As for myself, I was then in a peculiar state of mind. I wished to be at peace with all and wanted all to love me. However, try as I would to live up to it, their insults prevented me.
Of all who persecuted me, Savelko Migun was the worst. He fell on his knees when he saw me and prostrated himself, declaiming aloud:
"Your Holiness, I bow to the ground before you. Pray for Savelko, I beg of you. God may do the right thing by him then. Teach me how to please the Lord God. Must I stop stealing, or must I steal more and burn him a wax candle?"
The crowds laughed at Savelko's jokes, but they made me feel queer and hurt me.
He would continue:
"Oh, ye Orthodox, prostrate yourself before the Righteous One. He fleeces the peasants in his office and then reads the gospel in church. And God cannot hear how the peasants howl."

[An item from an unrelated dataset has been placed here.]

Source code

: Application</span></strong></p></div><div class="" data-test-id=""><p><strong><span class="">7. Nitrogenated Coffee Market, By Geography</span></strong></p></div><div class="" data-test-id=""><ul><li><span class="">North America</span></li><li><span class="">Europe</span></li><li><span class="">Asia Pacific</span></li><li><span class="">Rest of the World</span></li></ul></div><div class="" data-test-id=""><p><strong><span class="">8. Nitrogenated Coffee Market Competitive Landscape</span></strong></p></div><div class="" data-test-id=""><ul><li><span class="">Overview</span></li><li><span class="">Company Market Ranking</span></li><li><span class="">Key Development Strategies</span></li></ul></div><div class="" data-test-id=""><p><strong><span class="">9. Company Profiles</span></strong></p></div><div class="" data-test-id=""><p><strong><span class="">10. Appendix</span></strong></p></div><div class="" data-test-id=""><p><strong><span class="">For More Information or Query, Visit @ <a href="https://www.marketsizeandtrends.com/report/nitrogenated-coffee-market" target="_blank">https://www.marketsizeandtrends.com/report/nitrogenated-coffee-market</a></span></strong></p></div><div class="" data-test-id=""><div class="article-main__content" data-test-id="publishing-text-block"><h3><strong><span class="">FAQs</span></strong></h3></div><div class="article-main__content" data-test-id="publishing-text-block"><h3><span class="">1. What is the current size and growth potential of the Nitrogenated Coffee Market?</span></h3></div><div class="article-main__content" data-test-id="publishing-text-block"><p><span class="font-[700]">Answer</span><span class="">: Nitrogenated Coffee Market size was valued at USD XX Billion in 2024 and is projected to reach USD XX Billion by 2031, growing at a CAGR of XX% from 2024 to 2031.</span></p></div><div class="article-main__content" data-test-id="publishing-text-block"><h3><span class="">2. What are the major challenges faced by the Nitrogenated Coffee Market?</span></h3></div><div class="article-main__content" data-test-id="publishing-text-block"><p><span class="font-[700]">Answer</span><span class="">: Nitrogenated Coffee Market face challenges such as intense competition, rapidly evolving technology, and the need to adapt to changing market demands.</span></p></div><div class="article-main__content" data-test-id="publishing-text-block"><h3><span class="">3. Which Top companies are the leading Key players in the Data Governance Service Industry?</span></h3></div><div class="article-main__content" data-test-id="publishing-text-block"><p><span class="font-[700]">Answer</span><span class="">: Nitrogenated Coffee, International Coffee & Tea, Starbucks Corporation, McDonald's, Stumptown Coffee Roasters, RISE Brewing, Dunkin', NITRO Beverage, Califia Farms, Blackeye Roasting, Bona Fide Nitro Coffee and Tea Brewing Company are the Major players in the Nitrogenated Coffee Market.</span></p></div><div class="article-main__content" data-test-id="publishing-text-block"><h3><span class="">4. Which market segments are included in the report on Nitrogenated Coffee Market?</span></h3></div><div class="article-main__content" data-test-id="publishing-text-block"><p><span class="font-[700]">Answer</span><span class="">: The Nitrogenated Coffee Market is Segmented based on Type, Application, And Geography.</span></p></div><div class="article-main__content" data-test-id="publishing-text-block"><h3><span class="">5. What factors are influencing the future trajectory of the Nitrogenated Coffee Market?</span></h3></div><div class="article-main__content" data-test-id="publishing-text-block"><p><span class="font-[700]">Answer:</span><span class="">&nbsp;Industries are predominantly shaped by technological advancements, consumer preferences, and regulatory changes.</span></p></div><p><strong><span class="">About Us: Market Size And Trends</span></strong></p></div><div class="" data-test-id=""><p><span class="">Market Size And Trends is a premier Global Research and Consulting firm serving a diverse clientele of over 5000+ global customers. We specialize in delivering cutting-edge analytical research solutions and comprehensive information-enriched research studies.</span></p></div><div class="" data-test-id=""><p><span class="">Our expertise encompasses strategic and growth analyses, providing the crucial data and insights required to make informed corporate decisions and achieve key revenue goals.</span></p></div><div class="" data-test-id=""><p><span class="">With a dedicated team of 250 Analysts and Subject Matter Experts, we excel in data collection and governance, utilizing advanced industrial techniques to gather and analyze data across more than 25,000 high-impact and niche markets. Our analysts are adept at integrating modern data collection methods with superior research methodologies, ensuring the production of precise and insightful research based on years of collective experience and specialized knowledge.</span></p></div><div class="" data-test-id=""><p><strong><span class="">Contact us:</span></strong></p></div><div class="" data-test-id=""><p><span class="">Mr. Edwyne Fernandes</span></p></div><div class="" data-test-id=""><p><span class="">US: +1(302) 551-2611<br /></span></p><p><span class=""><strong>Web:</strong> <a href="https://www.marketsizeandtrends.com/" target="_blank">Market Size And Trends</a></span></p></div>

I was sixteen and could easily have broken his face for his insults. But instead, I took to avoiding him. When he noticed this he gave me no leeway at all. He composed a song, which he sang in the streets on holidays, accompanying himself with his balalaika.
"Oh, the squires embrace the maidens,
And the maidens all grow big;
From these gentlemanly doings
Come out dirty cheats as children.
They are thrown upon the masters
Who refuse to feed them gratis;
And they put them in their office,
To the peasants' great misfortune."
It was a long song and everybody was mentioned in it, but Titoff and I had the biggest share of all. It got to such a point that when I caught sight of Savelko with his little thin beard, his cap on his ear and his bald head, I trembled all over. I felt like springing on him and breaking him into bits.
Though I was young, I could hold myself in with a strong hand. When he walked behind me, jingling, I did not move a muscle to show that it was hard to bear. I walked slowly and made believe I did not hear.